Sometimes, we lost the connection with tango database. When we try to open a JIVE or ASTOR, the message “Connection to database failed”. We observed that it happened when we have several clients like JIVE / ASTOR. (Astor creating more problems than Jive)
The database_ds.exe still remains in task manager when the problem occurs.
Here are some information on the database :
We use Tango 8 / Windows.
We modified “start-db.bat” to set PoolSize to 50.
Database is pretty heavy : about 850 devices and 280 starters
We use a mySQL database
The problem is really important for us.
I saw that poolSize is the number of connection to the database. Would it be useful to increase it ?
Is this a known problem ?
Could it be a performance problem of database_ds ? Or could it be our MySQL database ?

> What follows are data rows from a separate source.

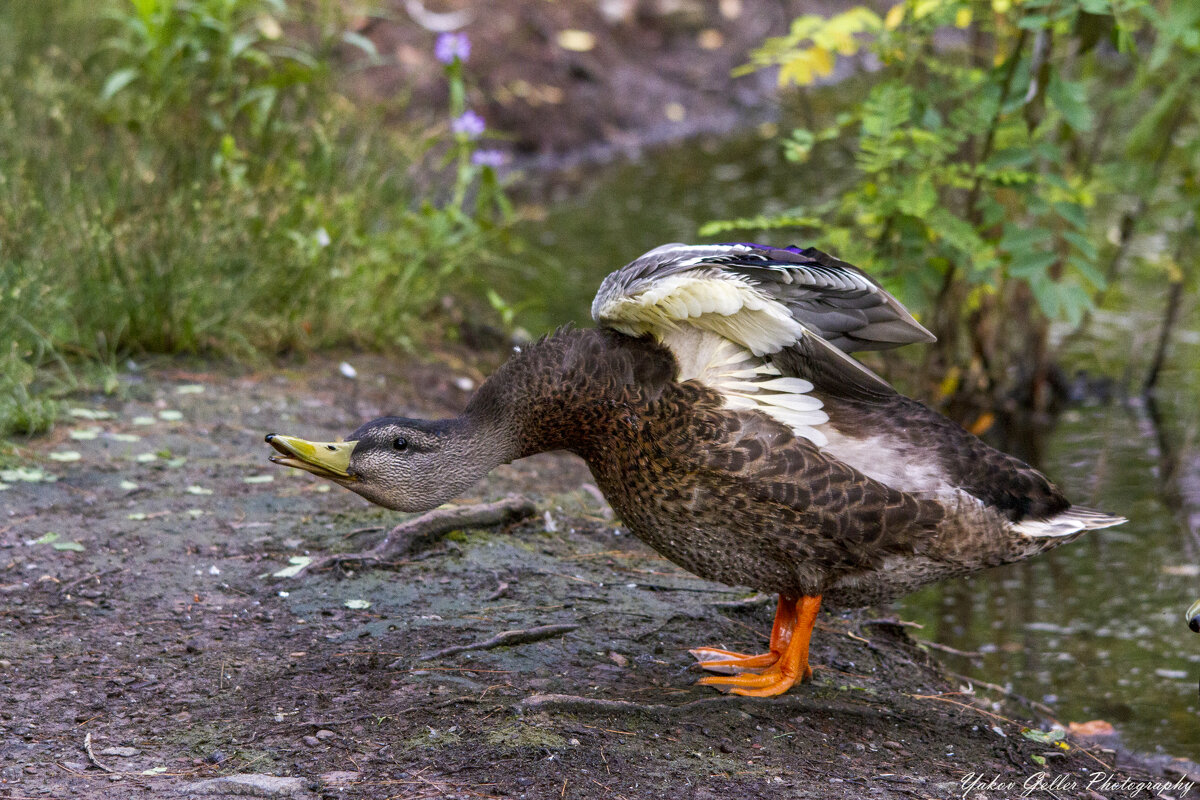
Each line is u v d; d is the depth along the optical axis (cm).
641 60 2403
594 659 742
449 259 1414
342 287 1303
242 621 764
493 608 797
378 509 936
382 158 1440
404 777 591
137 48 1492
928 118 1137
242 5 1492
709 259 645
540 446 716
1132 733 811
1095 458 1250
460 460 700
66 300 1116
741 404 666
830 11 2655
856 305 674
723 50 2508
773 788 609
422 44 2106
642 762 622
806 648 721
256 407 1112
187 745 618
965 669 890
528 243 1717
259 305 1255
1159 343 1432
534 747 618
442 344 1385
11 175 1195
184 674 694
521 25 2275
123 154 1302
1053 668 896
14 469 940
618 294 664
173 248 1205
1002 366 1376
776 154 2125
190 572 822
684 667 746
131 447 1004
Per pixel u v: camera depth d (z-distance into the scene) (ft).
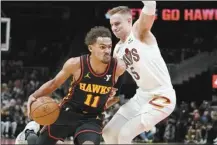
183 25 76.13
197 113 57.47
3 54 77.05
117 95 16.34
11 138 54.44
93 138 13.43
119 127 16.70
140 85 16.84
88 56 13.64
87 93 13.74
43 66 77.36
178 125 57.26
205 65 73.87
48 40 79.82
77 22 77.97
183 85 73.87
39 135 15.11
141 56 16.05
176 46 76.69
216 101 67.87
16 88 65.98
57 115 13.66
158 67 16.28
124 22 16.42
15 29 79.41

Was there some change on Tango 9 ?
So, a few years ago, we identified some performance issues in the way the Database DS was handling the memorized attributes.
We concluded that the problem was coming from the fact that the history of the last 10 (by default I think) values was saved in the database when writing a memorized attribute.
This was not efficient and was causing some database performance issues (especially if some memorized attributes are written at high frequency) so it was decided at some point to remove this history feature for the memorized attributes.
This was done at the Database server level.
I think DataBase-Release-5.2 should have the patch.
It seems this version of the Database server was released with Tango distribution 9.1.0.
So if you are using extensively memorized attributes, I would definitely advise to upgrade.
Did you manage to correlate these errors with a special event (massive restart of device servers, start of a specific experiment/operating mode, …)?
I read the discussion and it could be the solution of our problem. We will have to run more tests to be sure.
We actually don’t know how to create the problem. It happens randomly. The only facts we have are that it happens when we use several clients (Astor / Jive), and when we control the equipments.
I second Reynald’s proposal. I presume you know that the database server can be upgraded without upgrading the rest of Tango i.e. Database device server V9.x with Tango device servers and clients linked with Tango library V8.x.
Have you monitored the timing performance of the Database server? If not you should do this because it will allow you to quantify the problem and when it happens. There are timing measurements in the Database server which are exposed as attirbuteds which you can monitor. One easy way of doing this is to plot them with atkpanel. Simply click on the database device e.g. sys/database/2, and open the Monitor panel. Then select the Timing average / maximum / info tabs to monitor the timing of calls on the database server. You should also correlate it with the number of calls and see if there is not some process overloading the database.
I have attached one example for a database running at the ESRF. The peak is for DbGetDataServerCache which is called very rarely. Otherwise all the call averages are mostly less than 100 milliseconds.